Graduate Program

Biological Sciences

Degree Name

Master of Science (MS)

Semester of Degree Completion

2013

Thesis Director

Steven L. Daniel

Thesis Committee Member

Gary A. Bulla

Thesis Committee Member

Kai Hung

Abstract

Compared to the other parts of the human body, the gastrointestinal tract harbors a complex microbiota. The impact of the indigenous microbiota on host physiology is most pronounced in the colon, where the primary bile acids chenodeoxycholic acid and cholic acid are converted, via 7α-dehydroxylation, to the toxic secondary bile acids lithocholic acid and deoxycholic acid, respectively, by Clostridium scindens, an obligate anaerobe. Interestingly, other than bile acid dehydroxylation, little is known about the basic physiology of C. scindens. Understanding the metabolism of C. scindens will hopefully provide much-needed information as to how this gut bacterium impacts human health and disease. The goals of our study were to determine the vitamin and amino acid requirements of C. scindens and also to determine if C. scindens can convert primary bile acid cholic acid to secondary bile acid deoxycholic acid via 7α-dehydroxylation under defined culture conditions. C. scindens VPI 12708 was routinely maintained in anaerobic BHI broth medium at 37°C. When C. scindens was transferred from the BHI medium to a defined medium (DM; 25 mM glucose, minerals, metals, bicarbonate, 100% CO2 gas phase, and cysteine), growth was negligible. Only when DM was supplemented with a vitamin mix (p-aminobenzoate, biotin, cyanocobalamin, folate, lipoate, nicotinate, pantothenate, pyridoxal, riboflavin, and thiamine) and an amino acid mix (alanine, arginine, asparagine, aspartate, cystine, glutamate, glutamine, glycine, histidine, isoleucine, leucine, lysine, methionine, phenylalanine, proline, serine, threonine, tryptophan, tyrosine, and valine) was growth observed.
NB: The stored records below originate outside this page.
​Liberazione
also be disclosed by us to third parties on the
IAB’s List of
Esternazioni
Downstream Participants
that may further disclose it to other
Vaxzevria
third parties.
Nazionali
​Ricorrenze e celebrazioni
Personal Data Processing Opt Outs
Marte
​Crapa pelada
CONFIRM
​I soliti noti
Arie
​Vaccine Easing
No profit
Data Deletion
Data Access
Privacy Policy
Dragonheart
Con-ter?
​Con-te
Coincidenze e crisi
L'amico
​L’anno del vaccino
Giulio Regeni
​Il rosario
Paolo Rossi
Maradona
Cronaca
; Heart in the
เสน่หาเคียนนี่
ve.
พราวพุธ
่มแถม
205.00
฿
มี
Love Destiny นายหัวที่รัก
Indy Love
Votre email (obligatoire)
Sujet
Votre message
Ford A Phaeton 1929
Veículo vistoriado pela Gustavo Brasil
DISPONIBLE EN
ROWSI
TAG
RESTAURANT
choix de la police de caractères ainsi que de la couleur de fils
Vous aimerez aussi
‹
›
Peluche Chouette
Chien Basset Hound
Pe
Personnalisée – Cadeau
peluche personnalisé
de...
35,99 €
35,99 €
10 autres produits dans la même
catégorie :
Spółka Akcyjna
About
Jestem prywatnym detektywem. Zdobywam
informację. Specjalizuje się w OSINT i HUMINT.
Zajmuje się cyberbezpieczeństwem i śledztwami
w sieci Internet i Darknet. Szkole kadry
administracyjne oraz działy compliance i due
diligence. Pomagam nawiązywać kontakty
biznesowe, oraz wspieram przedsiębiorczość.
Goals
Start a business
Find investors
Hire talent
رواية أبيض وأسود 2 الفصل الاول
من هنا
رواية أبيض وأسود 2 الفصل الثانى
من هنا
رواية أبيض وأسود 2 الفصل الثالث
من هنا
The leave-one-out technique was subsequently used to determine the specific vitamin(s) and amino acid(s) required for growth. With this technique, two vitamins (riboflavin and pantothenate) and one amino acid (tryptophan) were found to be essential for the growth of C. scindens. Growth was also reduced, but not inhibited when pyridoxal or biotin was absent from OM. It was also observed that under defined culture conditions C. scindens was able to convert cholic acid to deoxycholic acid via 7α-dehydroxylation while producing two unknown products.